Locale: English (United States)
Currency: US Dollar
$0.00 =0    $0 =0
$1.00 other $1 one
$4.37 other $4 other
$5.00 other $5 other
$5.55 other $6 other
Currency: Japanese Yen
¥0 =0   ¥0 =0
¥1 one  ¥1 one
¥4 other    ¥4 other
¥5 other    ¥5 other
¥6 other    ¥6 other

Locale: Polish (Poland)
Currency: US Dollar
0,00 USD =0 0 USD =0
1,00 USD other  1 USD one
4,37 USD other  4 USD few
5,00 USD other  5 USD many
5,55 USD other  6 USD many
Currency: Japanese Yen
0 JPY =0    0 JPY =0
1 JPY one   1 JPY one
4 JPY few   4 JPY few
5 JPY many  5 JPY many
6 JPY many  6 JPY many

Locale: Japanese (Japan)
Currency: US Dollar
$0.00 =0    $0 =0
$1.00 other $1 other
$4.37 other $4 other
$5.00 other $5 other
$5.55 other $6 other
Currency: Japanese Yen
¥0 =0   ¥0 =0
¥1 other    ¥1 other
¥4 other    ¥4 other
¥5 other    ¥5 other
¥6 other    ¥6 other
eemeli commented 3 months ago

I also suspect there are cases where someone might want {$amount :number style=currency currency=$myCurr}

I'd be fine with currency and unit supported as normal options. That's what we had before, and then needed to drop them in February. Hence my initial proposal to leave them out, which theoretically could be considered as a further step.

We may also want to consider enforcing exact selection when style is not decimal, as plural or ordinal selection on currency or unit values does not really make sense.

Hogwash. The code below (requires ICU4J) is a demo. Messages containing "$5" or "$1" or "$12.37" turn out to need pluralized patterns just as much as "5" and "1" and "12.37" do and current implementation can support this. Yes, the "fraction" rules are often in effect, but there is no need to break this.

Task instructions:
1. In the thread on currency formatting, in which month did currency and unit need to be dropped as normal options?
2. Carry on the thread on currency formatting from its final sentence onward.
The listing that follows has no connection to the thread on currency formatting.

Extracted data:
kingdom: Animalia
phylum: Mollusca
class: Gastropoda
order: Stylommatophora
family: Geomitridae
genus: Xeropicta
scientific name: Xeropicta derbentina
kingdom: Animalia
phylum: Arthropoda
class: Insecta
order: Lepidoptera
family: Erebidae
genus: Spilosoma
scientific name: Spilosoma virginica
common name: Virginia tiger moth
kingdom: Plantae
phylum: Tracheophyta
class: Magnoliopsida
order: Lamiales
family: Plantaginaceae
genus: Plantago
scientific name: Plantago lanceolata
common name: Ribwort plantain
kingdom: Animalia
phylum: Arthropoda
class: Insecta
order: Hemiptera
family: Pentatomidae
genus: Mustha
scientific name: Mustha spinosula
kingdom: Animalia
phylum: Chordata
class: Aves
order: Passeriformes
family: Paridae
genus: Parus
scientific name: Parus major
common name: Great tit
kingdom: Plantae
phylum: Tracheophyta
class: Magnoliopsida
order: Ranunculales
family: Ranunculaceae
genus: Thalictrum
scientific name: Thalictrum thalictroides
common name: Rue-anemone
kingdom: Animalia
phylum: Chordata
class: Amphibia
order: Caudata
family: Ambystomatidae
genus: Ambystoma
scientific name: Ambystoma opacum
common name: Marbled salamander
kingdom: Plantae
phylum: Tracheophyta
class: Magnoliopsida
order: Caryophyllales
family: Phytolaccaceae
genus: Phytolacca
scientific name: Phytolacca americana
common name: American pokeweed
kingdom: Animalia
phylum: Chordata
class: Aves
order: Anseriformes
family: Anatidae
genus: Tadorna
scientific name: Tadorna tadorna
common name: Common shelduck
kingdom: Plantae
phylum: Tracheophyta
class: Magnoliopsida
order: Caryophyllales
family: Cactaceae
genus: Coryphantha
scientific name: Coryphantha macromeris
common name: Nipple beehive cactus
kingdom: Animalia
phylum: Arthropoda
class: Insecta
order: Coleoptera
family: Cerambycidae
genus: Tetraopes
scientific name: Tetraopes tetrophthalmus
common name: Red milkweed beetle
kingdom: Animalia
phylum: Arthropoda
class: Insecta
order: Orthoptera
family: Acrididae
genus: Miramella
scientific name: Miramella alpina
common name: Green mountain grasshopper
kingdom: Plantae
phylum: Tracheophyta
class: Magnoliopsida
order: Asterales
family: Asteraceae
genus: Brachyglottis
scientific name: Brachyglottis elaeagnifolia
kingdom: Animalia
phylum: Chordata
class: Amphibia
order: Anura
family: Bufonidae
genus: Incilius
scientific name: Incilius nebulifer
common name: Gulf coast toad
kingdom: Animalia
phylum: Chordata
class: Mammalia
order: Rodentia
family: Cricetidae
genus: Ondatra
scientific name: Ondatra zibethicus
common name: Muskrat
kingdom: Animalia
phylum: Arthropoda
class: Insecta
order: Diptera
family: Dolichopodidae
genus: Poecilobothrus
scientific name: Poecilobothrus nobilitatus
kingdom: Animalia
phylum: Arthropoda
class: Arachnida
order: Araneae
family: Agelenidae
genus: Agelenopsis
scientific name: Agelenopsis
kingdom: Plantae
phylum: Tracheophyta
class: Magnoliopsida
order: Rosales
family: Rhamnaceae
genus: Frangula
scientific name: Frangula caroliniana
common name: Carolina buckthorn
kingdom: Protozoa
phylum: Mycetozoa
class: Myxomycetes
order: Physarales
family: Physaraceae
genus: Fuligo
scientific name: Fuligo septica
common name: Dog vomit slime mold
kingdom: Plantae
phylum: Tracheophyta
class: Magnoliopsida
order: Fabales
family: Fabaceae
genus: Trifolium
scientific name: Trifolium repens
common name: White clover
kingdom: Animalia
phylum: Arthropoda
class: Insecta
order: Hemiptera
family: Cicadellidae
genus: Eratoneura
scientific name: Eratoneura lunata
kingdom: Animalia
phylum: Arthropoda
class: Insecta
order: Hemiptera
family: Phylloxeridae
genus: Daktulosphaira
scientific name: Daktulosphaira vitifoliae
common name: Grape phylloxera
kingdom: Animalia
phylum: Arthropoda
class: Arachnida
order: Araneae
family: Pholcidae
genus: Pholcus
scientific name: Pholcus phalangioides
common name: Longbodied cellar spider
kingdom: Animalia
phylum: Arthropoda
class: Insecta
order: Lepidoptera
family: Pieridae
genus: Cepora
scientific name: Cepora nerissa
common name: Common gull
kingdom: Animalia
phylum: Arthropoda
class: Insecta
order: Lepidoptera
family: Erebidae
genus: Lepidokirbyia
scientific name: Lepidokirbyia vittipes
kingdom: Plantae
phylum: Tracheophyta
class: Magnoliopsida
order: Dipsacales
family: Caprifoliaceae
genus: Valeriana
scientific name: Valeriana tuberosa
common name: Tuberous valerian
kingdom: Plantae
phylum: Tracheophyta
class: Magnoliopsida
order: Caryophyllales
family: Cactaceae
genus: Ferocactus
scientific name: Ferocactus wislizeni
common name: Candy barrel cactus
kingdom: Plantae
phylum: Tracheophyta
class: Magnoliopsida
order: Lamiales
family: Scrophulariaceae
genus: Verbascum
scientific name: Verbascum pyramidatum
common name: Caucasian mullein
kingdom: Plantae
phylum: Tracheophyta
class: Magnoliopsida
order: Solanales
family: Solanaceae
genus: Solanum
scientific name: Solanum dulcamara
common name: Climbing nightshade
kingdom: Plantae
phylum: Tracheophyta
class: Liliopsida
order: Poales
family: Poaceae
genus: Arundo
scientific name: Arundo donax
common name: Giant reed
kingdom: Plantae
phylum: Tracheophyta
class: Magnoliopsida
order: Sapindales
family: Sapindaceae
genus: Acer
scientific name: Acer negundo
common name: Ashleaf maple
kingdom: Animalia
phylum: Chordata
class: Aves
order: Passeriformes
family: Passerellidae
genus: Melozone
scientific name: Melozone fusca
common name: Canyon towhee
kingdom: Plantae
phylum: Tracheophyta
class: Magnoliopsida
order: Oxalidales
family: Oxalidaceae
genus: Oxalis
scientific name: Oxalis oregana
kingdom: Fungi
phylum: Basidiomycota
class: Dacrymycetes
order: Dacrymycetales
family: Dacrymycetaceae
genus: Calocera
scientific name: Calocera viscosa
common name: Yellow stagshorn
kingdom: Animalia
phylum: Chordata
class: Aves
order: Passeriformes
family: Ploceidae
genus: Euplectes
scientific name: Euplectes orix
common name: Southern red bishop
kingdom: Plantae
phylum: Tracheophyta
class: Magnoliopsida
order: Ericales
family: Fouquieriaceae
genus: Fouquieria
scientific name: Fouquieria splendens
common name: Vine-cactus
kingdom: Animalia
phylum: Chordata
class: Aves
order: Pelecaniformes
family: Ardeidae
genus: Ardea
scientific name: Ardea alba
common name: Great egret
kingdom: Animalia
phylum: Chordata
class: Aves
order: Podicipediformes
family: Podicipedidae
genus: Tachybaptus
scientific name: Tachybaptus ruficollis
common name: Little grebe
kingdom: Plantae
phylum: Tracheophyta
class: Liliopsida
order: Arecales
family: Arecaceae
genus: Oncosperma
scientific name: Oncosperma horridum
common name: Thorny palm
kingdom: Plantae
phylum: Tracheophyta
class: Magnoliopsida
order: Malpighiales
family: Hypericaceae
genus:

Answers to the exercises:
1. February.

2.
Could you share some example message in some locale that varies based on the plural category of a currency or unit value? I'm perfectly willing to admit to being wrong, but the code example you shared isn't showing that.

macchiati commented 3 months ago

Alternatively... maybe we don't add currency/unit to the number functions but instead provide separate functions that can make better assumptions, e.g. {$amount :currency} and {$amount :unit}. Note that some of the quirks in e.g. plural selection might be easier to deal with by not shoving everything into the numbers colossus.

I think that is a much better approach. Also works better with strongly typed languages (or linters) since you can verify that the input parameters are compatible with the function.

aphillips commented 3 months ago

Could you share some example message in some locale that varies based on the plural category of a currency or unit value?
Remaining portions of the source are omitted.